### To do
Copy out all of the lines below exactly; the pictures do not belong in the copy.

Records from a dataset:
-*-
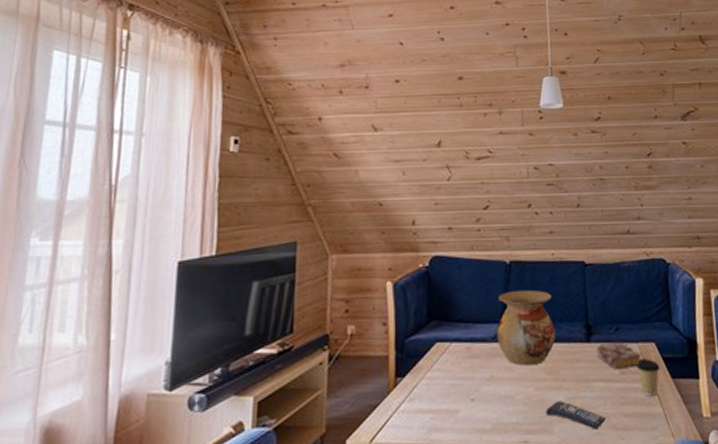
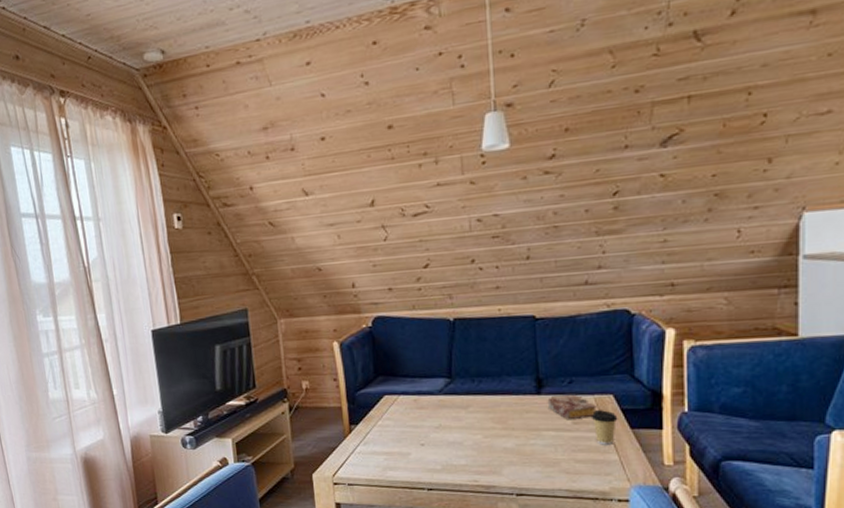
vase: present [497,289,556,366] -> none [443,345,504,416]
remote control: present [546,401,606,430] -> none [494,447,556,473]

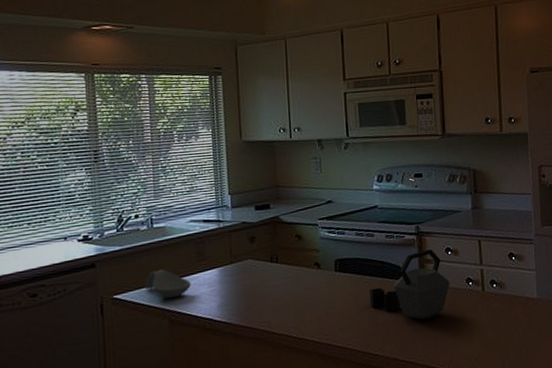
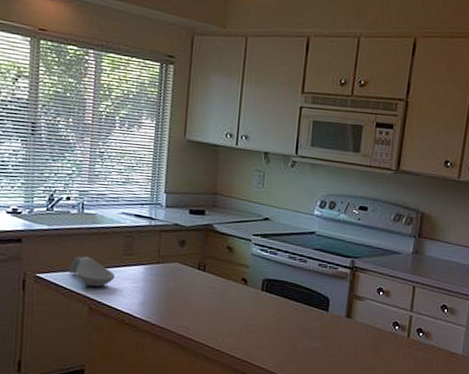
kettle: present [369,249,450,320] -> none [291,285,376,355]

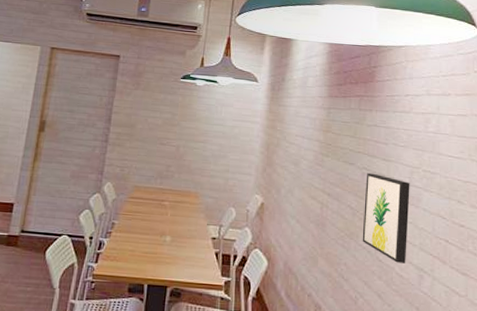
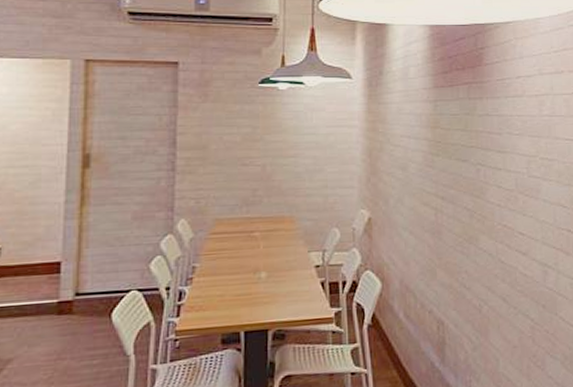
wall art: present [362,172,410,264] -> none [481,168,529,262]

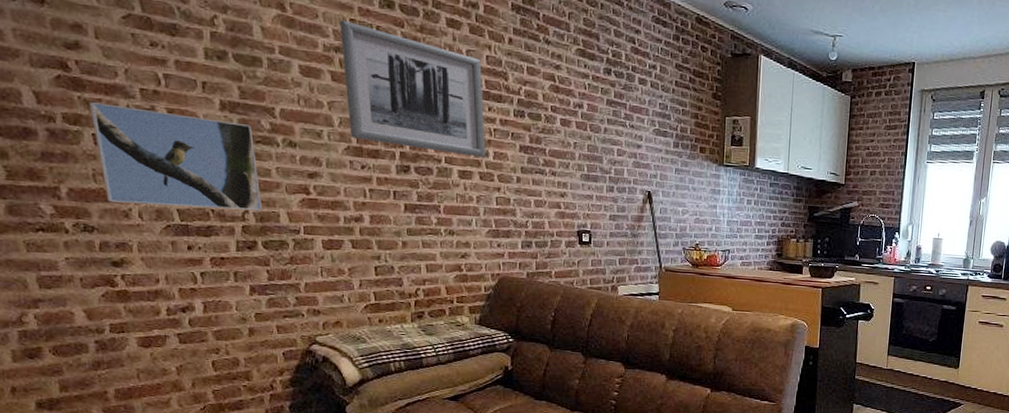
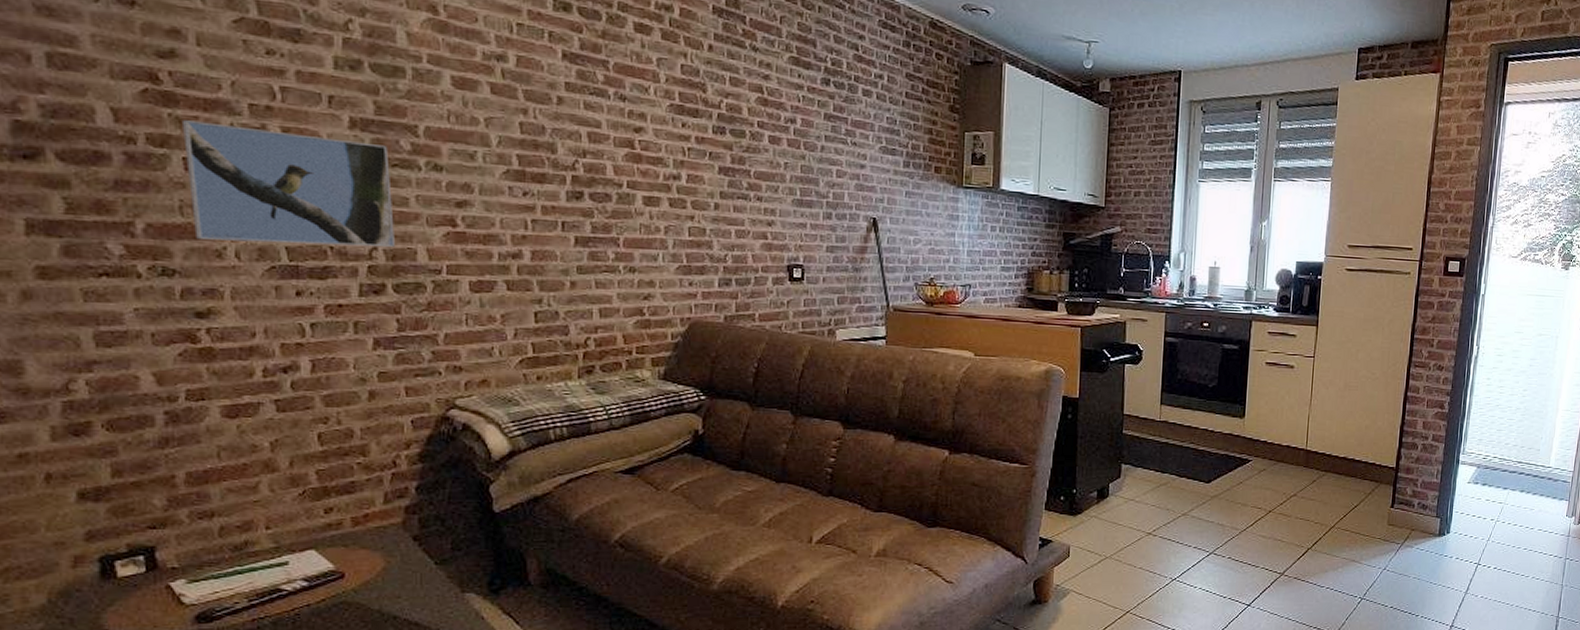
wall art: present [339,20,486,158] -> none [504,25,678,181]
-*-
### Answer
vase: present [497,289,556,366] -> none [443,345,504,416]
remote control: present [546,401,606,430] -> none [494,447,556,473]

kettle: present [369,249,450,320] -> none [291,285,376,355]

wall art: present [362,172,410,264] -> none [481,168,529,262]

wall art: present [339,20,486,158] -> none [504,25,678,181]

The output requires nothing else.